■ Work item ■
From the listing below, work out how many lines contain "hissediyorum"; the answer is that number and nothing more.

■ Data shown ■
-- Opening Marker --

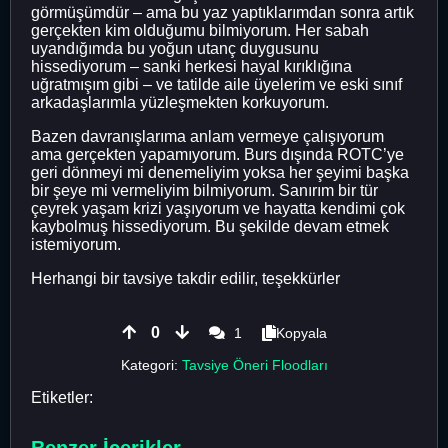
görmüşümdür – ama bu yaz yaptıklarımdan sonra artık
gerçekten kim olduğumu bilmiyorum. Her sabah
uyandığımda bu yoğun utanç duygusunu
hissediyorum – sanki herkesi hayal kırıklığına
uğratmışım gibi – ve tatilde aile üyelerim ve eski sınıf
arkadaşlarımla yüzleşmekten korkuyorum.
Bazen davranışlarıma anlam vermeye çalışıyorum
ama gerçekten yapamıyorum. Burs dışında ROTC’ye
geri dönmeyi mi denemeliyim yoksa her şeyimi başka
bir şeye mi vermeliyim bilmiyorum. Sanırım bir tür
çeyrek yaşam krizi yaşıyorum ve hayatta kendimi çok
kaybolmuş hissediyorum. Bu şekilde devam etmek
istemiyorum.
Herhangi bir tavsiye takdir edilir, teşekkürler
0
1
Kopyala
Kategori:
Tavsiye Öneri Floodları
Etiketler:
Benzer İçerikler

-- Closing Marker --
-- Opening Marker --

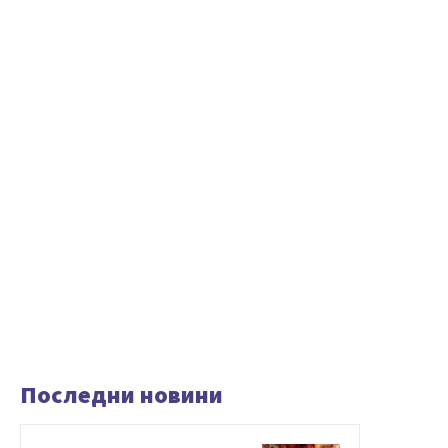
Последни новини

-- Closing Marker --

■ Result of this exercise ■
2